Ecosystem Contributions

  • Grafana Labs: Official dashboard repository
  • Prometheus: Included in official exporters list
  • CNCF: Referenced in observability best practices
  • OpenMetrics: Compliance with specification

Future Roadmap

Near Term (2025 Q1)

  • OpenTelemetry support for traces and logs
  • eBPF-based collection for kernel metrics
  • GraphQL API for complex queries
  • Kubernetes operator for automated deployment

Long Term Vision

  • AI-powered capacity planning
  • Multi-cloud cost optimization
  • Predictive failure detection
  • Automated performance tuning

Conclusion

SLURM Exporter has become an essential component of modern HPC infrastructure, bridging the gap between traditional cluster management and cloud-native observability. By providing deep insights into cluster operations through familiar tools, we've enabled organizations to operate more efficiently, reduce downtime, and optimize resource utilization.

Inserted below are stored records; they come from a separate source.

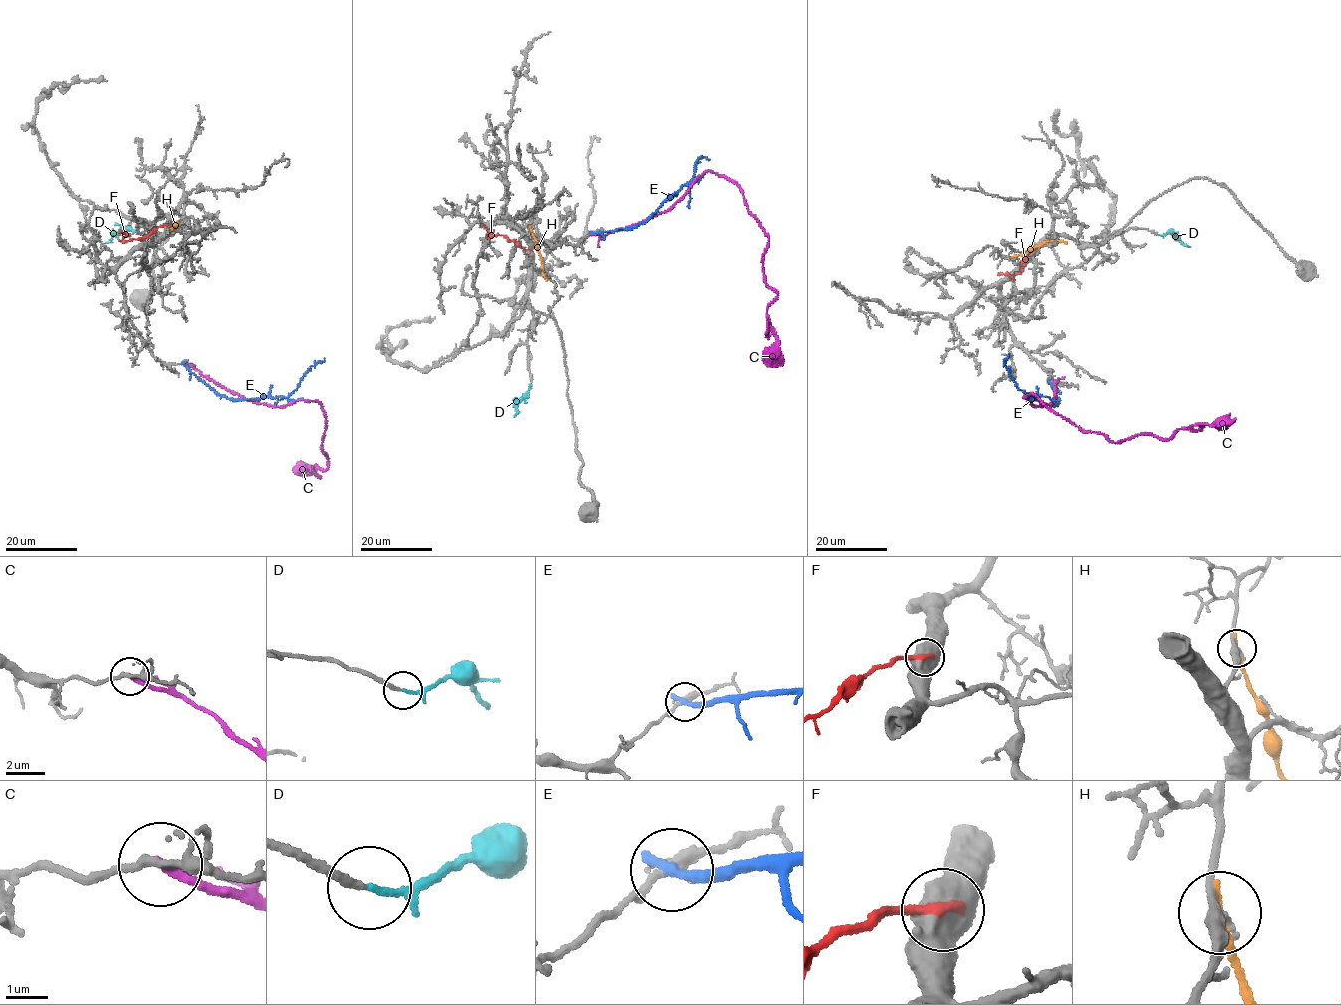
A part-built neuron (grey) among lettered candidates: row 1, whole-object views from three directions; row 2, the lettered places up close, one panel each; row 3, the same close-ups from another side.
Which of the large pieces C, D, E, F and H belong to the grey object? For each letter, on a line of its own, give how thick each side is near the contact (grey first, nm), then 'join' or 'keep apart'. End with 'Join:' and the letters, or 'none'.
C: 160/240 nm | keep apart
D: 200/150 nm | join
E: 200/320 nm | keep apart
F: 750/280 nm | keep apart
H: 170/280 nm | keep apart
Join: D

The project's success demonstrates the value of bringing modern observability practices to HPC, enabling teams to apply lessons learned from cloud-native environments to traditional supercomputing infrastructure. As HPC continues to evolve towards hybrid and cloud models, SLURM Exporter provides the visibility needed to navigate this transformation successfully.